Scenario: The LogisticsCore team is considering building a native image for their warehouse management CLI tool. The tool is invoked periodically for batch processing (e.g., nightly inventory reconciliation). Currently, startup takes several seconds on the JVM, and memory usage is substantial. The team wants faster startup and lower memory to run more frequent, smaller batches.

Considerations:

1. Closed World Analysis: The application uses Spring Data JPA with Hibernate. Hibernate relies heavily on reflection and bytecode generation (proxies).

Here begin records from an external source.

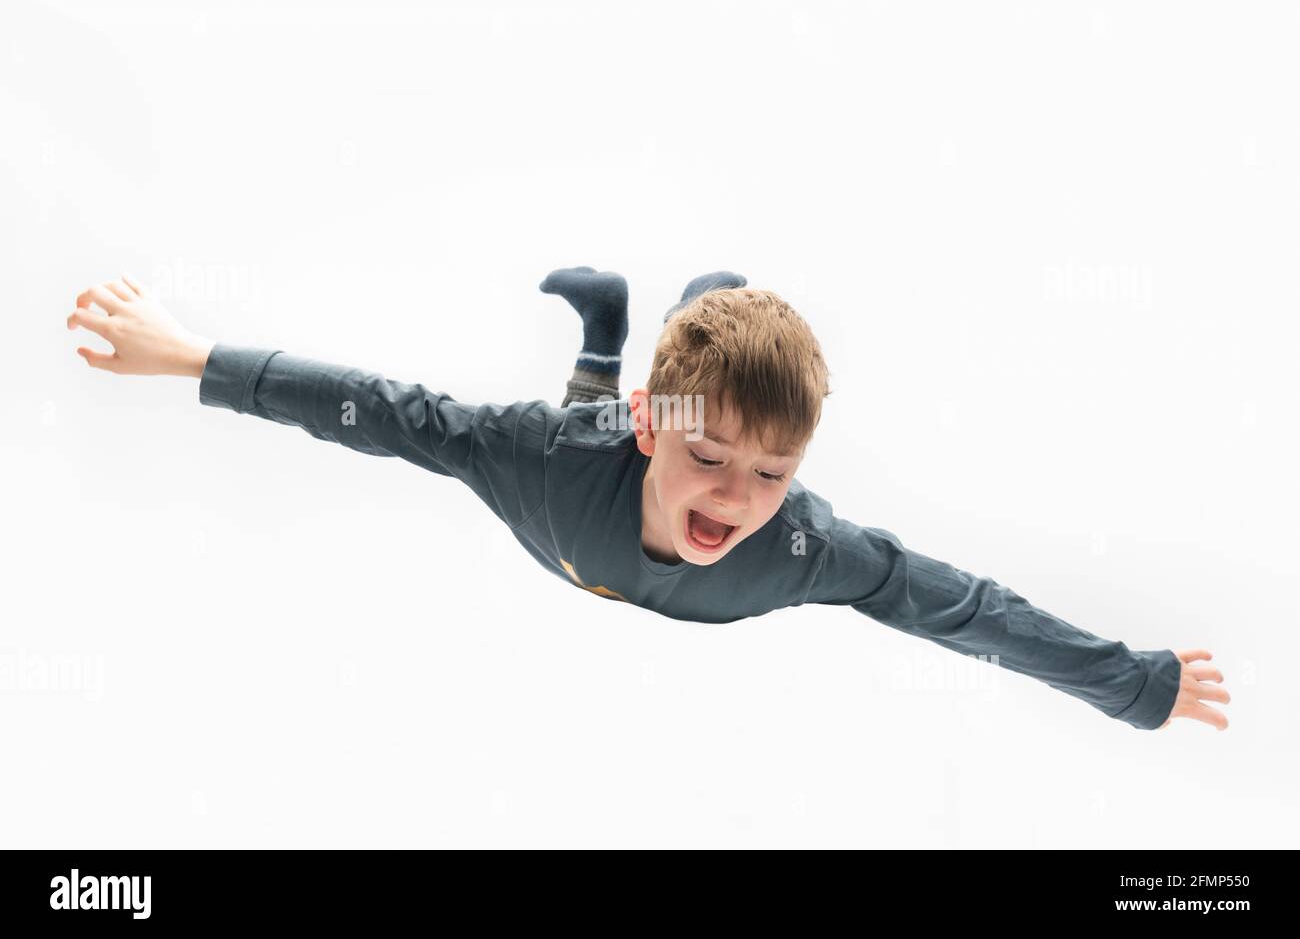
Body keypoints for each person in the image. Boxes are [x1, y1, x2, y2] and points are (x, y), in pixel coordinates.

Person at [66, 269, 1231, 731]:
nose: (738, 498)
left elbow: (961, 606)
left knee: (679, 410)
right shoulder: (542, 455)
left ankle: (676, 309)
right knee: (588, 418)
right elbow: (374, 405)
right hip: (576, 485)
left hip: (628, 443)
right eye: (715, 460)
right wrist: (188, 355)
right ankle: (629, 332)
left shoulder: (806, 545)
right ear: (662, 434)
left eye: (772, 474)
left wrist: (1133, 683)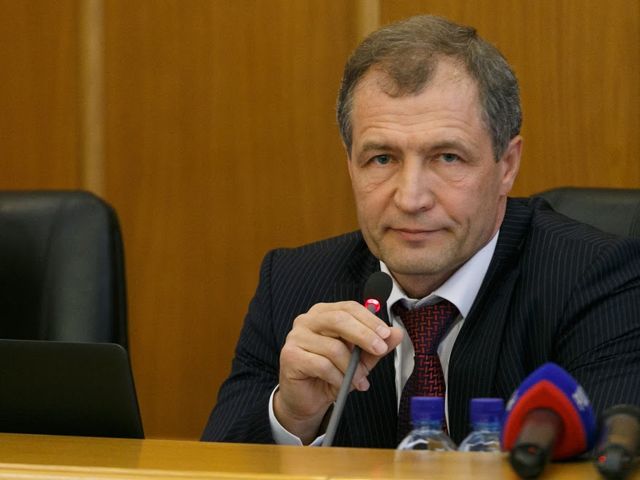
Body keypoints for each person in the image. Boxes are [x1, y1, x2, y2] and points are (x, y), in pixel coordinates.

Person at [201, 15, 640, 448]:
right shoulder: (294, 284)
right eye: (382, 159)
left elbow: (612, 461)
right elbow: (213, 465)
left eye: (447, 157)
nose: (411, 198)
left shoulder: (596, 281)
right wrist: (292, 417)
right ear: (350, 165)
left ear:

The native image builder will not automatically analyze all entity mappings and query methods without explicit hints.
2. Spring AOT: Enable Spring AOT (spring.aot.enabled=true). This will generate hints for many Spring internals, but may not cover custom repository queries or dynamic JPA metamodel usage.
3. Proxy Issues: The application uses @Transactional on service methods. JDK Dynamic Proxies will be needed. Spring AOT should generate proxy-config.json hints. However, if any bean uses CGLIB proxying (e.g., @Configuration(proxyBeanMethods=true)), those configurations must be switched to lite mode (proxyBeanMethods=false).
4. Resource Loading: The app loads application.properties and some XML mapping files. These need to be listed in resource-config.json. The tracing agent can help discover these.
5. Build Time Impact: The native image build might take several minutes versus seconds for a JAR. CI/CD pipeline needs adjustment.
6. Runtime Behavior: The native executable will start in tens of milliseconds and use significantly less memory. However, if a new entity class is added, the native image must be rebuilt. Dynamic class loading is impossible.
7. Trade-off Decision: For a batch CLI tool where startup time is critical and the codebase is relatively stable, native image offers clear benefits. For a long-running server where peak throughput is key, JVM may be better.

Conclusion: The team should proceed with a proof-of-concept, using the GraalVM tracing agent to generate initial hints, enabling Spring AOT, and testing the native executable with their batch jobs.